Again and again we are seeing people who do better on exams, are more emotionally balanced, have better self-images and are better equipped for life are home schooled.  Heaven help me for saying this.  My past-on father was a lifetime educator, as was his sister, as was my oldest sister and her husband.  I’ve lived around educators all my life – and we all believed in public education.  But today, students are increasingly miserable and under-educated in the American systemDrug use is high, absenteeism is high, extra-curricular participation is down, students are losing all their liberties to draconian security measures, and yet shootings are surprisingly common. 

The problem lies in management.  It’s hard to find a more Locked-in administrator than the one in your local school.  Years ago we turned over the reigns of our schools to these administrators in the belief that professional management would be better than all the involvement which used to come from parents.  And those professionals rapidly Locked-in a system for education, from curriculum to hours of teaching to accreditation for schools and teachers, that has served the administration well – and no one else

I’ve had many discussions with the leaders at the nationally ranked and 4,000 student high school my sons attend.  And the one thing that has always been consistent is they don’t care what I, or any other parent, or anyone else has to say.  These administrators have no White Space in these schools to practice alternative educational techniques.  And they don’t want any.  NO DISRUPTIONS could be printed on a banner in the main hallway, since these managers have no tolerance for anyone doing anything that isn’t a defense or extension of the existing system.  Results are immaterial to these administrators – all that matters is remaining Locked-in to past practices. 

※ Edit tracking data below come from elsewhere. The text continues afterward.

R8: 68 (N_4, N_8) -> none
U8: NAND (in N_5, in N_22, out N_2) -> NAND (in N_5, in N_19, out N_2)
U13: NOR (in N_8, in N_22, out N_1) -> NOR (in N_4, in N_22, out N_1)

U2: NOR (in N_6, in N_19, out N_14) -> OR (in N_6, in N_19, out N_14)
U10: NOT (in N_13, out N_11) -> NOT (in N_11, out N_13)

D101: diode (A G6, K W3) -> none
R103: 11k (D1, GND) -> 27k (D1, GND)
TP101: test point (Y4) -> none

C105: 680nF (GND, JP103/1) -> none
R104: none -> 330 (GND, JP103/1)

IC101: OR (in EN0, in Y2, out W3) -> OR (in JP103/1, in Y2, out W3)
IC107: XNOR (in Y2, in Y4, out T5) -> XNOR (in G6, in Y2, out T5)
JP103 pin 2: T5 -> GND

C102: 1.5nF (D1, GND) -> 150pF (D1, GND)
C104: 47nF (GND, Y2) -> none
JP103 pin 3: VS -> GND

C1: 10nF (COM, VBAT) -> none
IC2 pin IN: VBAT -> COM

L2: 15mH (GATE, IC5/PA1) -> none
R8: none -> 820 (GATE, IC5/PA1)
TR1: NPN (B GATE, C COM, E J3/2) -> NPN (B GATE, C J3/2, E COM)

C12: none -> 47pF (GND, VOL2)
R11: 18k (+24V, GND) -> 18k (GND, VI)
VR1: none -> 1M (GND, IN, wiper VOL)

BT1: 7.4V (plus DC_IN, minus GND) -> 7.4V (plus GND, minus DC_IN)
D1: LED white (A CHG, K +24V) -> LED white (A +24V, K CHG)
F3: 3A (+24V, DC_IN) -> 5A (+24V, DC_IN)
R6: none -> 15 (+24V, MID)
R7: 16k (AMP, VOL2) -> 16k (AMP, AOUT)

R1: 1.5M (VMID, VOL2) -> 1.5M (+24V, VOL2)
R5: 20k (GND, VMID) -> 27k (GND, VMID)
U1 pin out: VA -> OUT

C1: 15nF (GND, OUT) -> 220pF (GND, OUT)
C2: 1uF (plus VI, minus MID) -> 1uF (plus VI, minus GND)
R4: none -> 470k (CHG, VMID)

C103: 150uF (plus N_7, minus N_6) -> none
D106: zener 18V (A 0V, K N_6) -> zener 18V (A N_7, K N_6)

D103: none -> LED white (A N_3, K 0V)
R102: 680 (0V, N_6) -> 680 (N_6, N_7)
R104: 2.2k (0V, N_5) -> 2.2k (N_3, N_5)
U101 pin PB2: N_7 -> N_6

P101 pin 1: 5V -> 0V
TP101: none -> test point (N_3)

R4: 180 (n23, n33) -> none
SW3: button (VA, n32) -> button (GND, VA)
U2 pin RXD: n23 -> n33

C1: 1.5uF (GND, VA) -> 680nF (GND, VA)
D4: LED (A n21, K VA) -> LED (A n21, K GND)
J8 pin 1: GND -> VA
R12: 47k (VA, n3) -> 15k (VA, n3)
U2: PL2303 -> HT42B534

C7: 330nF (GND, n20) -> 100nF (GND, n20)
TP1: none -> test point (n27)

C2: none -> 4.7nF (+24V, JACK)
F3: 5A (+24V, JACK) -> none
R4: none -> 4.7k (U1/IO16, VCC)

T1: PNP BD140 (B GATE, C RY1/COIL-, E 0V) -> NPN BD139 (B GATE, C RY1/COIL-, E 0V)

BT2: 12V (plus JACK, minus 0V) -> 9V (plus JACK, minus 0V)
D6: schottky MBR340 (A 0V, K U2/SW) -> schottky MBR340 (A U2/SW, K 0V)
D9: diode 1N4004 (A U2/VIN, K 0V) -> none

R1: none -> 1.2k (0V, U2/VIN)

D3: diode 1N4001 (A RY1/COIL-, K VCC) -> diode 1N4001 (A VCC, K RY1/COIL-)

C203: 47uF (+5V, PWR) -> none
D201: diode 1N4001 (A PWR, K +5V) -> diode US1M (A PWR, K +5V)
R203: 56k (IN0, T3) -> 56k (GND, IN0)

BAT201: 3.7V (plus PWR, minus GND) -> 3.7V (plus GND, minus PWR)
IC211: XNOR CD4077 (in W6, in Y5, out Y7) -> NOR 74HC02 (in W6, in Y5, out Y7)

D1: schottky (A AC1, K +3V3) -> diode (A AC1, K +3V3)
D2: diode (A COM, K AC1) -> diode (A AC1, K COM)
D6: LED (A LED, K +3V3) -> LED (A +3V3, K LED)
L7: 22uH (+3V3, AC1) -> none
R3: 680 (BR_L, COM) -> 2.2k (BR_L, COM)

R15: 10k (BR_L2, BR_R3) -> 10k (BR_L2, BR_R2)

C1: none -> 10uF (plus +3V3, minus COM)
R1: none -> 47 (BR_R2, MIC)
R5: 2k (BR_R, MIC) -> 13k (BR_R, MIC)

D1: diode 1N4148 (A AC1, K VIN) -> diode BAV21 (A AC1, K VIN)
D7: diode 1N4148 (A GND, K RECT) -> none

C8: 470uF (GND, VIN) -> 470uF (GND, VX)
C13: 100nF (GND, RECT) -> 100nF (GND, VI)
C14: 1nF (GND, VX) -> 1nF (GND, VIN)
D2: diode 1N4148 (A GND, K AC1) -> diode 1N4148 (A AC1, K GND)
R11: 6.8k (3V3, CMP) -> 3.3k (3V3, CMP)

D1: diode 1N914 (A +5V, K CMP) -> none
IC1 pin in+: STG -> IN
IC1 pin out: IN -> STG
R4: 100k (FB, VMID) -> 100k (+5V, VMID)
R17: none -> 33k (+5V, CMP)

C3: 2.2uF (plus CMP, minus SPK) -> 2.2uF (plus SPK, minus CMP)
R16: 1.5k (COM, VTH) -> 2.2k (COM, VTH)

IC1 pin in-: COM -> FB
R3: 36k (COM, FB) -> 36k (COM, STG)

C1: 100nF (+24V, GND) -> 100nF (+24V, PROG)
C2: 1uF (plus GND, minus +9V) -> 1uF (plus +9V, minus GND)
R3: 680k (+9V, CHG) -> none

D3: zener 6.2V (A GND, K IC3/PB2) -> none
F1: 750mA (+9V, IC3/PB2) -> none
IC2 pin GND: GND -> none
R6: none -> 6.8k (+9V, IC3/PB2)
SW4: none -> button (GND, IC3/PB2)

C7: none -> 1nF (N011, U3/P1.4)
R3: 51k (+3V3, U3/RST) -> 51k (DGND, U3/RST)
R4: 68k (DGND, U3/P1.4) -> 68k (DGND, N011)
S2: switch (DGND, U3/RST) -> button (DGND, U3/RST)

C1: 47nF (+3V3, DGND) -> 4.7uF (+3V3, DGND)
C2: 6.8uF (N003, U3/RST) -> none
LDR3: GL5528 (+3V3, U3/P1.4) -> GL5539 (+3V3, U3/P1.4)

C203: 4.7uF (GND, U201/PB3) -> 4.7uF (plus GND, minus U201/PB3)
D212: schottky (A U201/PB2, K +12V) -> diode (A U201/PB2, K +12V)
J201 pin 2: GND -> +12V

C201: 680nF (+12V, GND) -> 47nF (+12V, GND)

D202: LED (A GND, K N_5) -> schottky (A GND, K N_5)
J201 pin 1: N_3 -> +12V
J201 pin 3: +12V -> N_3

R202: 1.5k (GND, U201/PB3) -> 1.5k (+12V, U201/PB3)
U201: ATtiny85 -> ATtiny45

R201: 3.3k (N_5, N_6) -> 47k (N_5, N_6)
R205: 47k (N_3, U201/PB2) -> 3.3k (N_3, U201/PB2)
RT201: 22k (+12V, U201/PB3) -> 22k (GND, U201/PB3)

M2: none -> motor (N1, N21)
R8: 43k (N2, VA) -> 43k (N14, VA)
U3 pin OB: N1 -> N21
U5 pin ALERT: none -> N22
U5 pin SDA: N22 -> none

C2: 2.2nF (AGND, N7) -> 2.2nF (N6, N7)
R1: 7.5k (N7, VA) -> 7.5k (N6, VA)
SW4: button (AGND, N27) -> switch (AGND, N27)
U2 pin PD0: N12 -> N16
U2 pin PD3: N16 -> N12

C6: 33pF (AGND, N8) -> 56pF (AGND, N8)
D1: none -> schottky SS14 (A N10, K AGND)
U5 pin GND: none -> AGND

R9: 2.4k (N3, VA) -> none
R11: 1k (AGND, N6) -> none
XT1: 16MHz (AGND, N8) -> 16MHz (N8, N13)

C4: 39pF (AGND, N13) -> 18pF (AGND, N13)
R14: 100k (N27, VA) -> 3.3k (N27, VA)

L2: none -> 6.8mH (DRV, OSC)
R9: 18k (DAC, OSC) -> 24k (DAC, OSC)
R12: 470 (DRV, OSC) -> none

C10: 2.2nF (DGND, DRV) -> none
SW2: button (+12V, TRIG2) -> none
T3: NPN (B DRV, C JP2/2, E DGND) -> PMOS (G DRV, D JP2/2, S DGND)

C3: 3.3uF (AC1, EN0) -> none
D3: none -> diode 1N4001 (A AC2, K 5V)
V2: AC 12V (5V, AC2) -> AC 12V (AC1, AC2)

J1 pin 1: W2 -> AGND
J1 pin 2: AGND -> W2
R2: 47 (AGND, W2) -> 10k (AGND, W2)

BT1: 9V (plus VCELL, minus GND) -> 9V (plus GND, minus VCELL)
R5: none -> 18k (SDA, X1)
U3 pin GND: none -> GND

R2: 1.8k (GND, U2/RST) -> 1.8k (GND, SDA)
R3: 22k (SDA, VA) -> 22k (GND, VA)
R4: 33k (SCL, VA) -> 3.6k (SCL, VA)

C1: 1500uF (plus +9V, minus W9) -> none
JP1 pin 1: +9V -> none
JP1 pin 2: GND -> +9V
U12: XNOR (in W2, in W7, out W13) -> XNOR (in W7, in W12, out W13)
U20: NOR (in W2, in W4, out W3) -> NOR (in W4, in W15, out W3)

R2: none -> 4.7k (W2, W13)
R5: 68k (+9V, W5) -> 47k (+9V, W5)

Talking to many school administrators the last 20 years, my impression is they have more in common with Korean dictator Kim Sung Il than early educational founders Plato, Socrates or Aristotle (those philosophers who were threatened with stoning for being teachers, yet laid the foundation for the inquisitive system of education we most value in graduate schools today).  Their schools are dispassionate corridors of non-thinking supplication.  Students, teachers and parents are not listened to, only disparaged if they disagree with these administrative stalwarts clearly happy to be Status Quo Police.  The road to more money in education is via administration or seniority, and that route is only followed by pledging to never experiment, never do anything new and never actually open the doors to inquisitive thought and open-minded discussion.

It is hard for most parents to think that they could educate their children at home as well as they are taught at school.  Yet, fledgling data (often anecdotal, admittedly) is that home schooling and alternative education is proving to be far more productive and valuable than the near-prison like conditions run by the modern wardens of thought we call principles, vice-principles and deans in the vast majority of our public schools.  And we should not be surprised, because it is in these alternative and home schools that the educational process is Disruptive – like Socrates asking impossible questions of his students – and White Space is allowed where THINKING is more important than FOLLOWING RULES

For young parents today, it should not be an automatic action to enroll their children in the local public or parochial (accredited but not public) school.  If you want your child to be the next leader, someone needs to bring out the best in that child – and use the best available educational tools in new and possibly unique ways.  And that is not going to happen in these Locked-in environmentsAmerican children are being set-up to fail when competing with better educated children from foreign countires once they enter universities which are increasingly filled with students from these other lands. It’s time parents get outside their box of traditional behavior and think about how their children can actually become competitive with children globally.  There is no more important decision worthy of White Space than the education of our country’s youth.